Some of these look very nice, I especially like these two
http://sciolyor.ipower.com/4images/data ... 180029.JPG
http://sciolyor.ipower.com/4images/data ... 180005.JPG

As for me, I'm still working on the frame of my EV... hopefully, it should be done next week. I'm not using what i posted pictures of in the gallery btw incase anyone's wondering.

I forget where they were from, but I remember the guys with this vehicle well (http://sciolyor.ipower.com/4images/data ... 180005.JPG). The first year they had a photo (just like on this one) with "Elizabeth" underneath on their buggy. I just had to ask: "Who's Elizabeth?"

Their answer: "You know... SURVIVOR!"


I remember they did quite well.

Edit: Fixed sentence structure. Added Photo.

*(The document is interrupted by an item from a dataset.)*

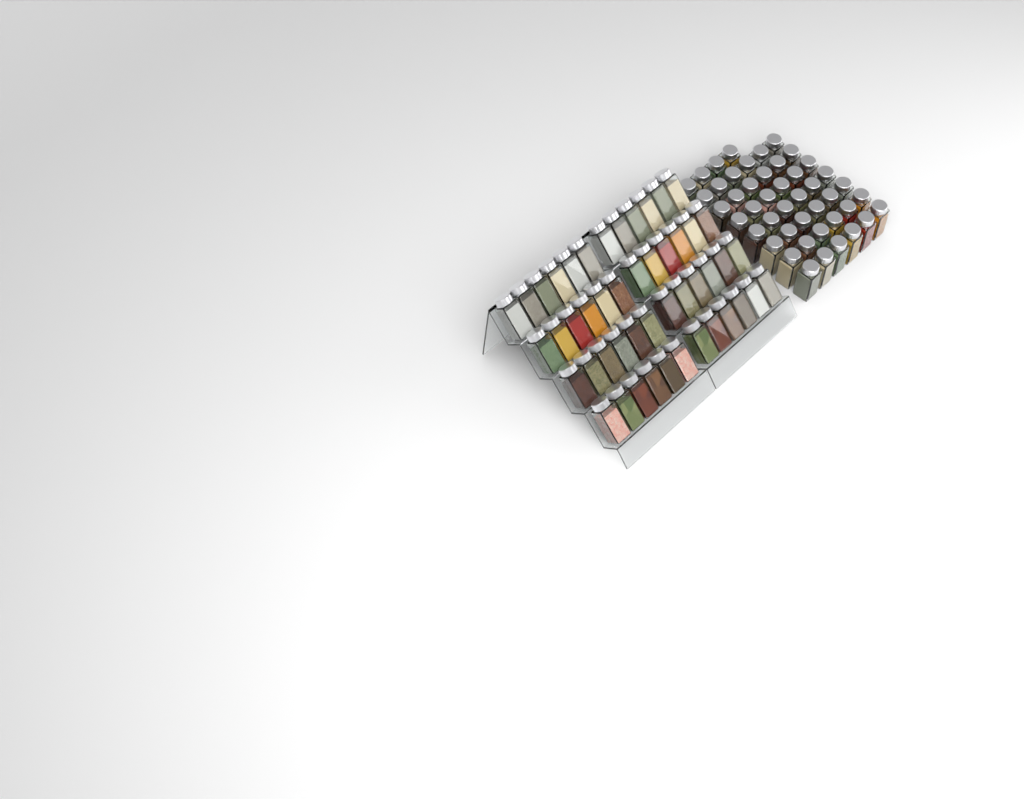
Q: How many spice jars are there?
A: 94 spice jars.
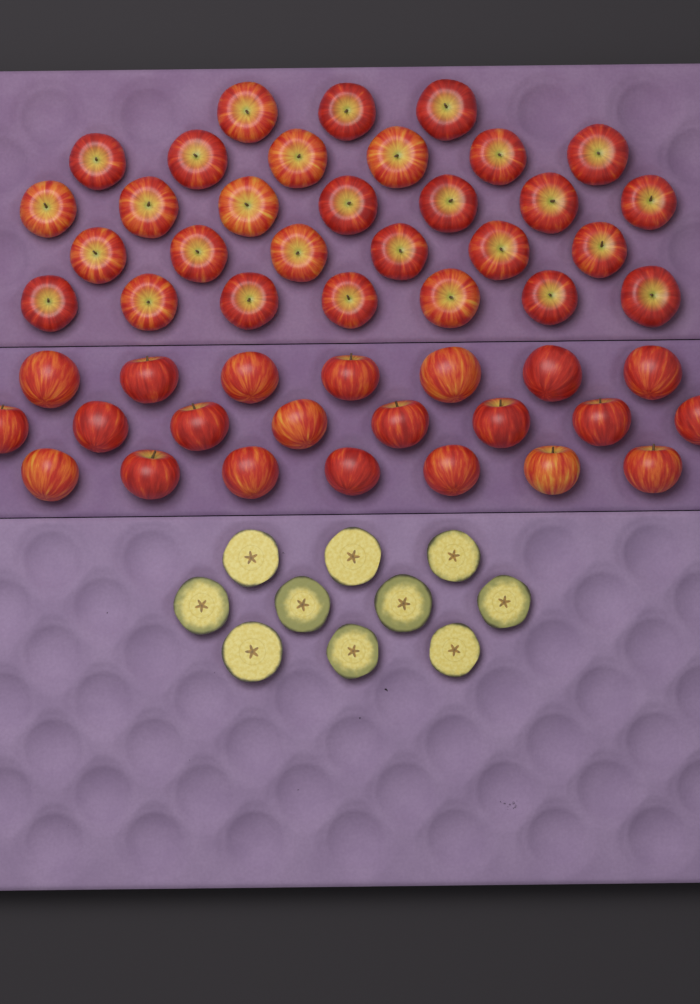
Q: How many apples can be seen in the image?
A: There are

The rules say that all the energy used in the electric vehicle must be stored in a max of four 1.5 volt batteries, but what about the many capacitors that are on microprocessor and voltage converter boards? I suppose there is a common sense limit to what sized capacitor you could use before it was considered a significant energy storage device, but does anyone know what that limit might be? I imagine nobody would say anthing about a 1uf ceramic cap, or a 250uf electrolytic being used as a filter but where is the line crossed between a simple decoupling device and an actual power source. Perhaps the ruling would be based on whether the capacitor was charged by the batteries or if it was supplying power on its own, but I just don't know. I don't want to find out at Nationals that my filter cap is going to get me second tiered, especially when I probably don't even need it (kind of a belts and suspenders sort of thing).

My coach sent this question to SO rules clarification but they never answered.

The general wisdom is: Don't try to stretch the rules to the maximum. If you do, you may be disappointed. Remember, it is incumbent on the competitor to prove to the judges satisfaction that the device complies with the rules.

For a capacitor to store significant energy, it would need to be VERY large. Its size would make it apparent that it's being used soley to store additional energy. Any capacitor larger than the circuit requires would be suspicious.

You could be asked to prove that the stored energy came from the vehicles batteries, not some other source. To prove it, the judges would be within their rights to ask you to completely discharged the capacitor prior to turning on the vehicle. Some judges might even think it was a battery and disqualify you for having too many.

Regarding the capacitors on circuit boards. Most capacitors in circuits discharge when the power is turned off. The amount of energy they store is miniscule compared to that required to move the vehicle. Since it has no real effect on the vehicle's motion, any residual energy is assumed to have come from the batteries.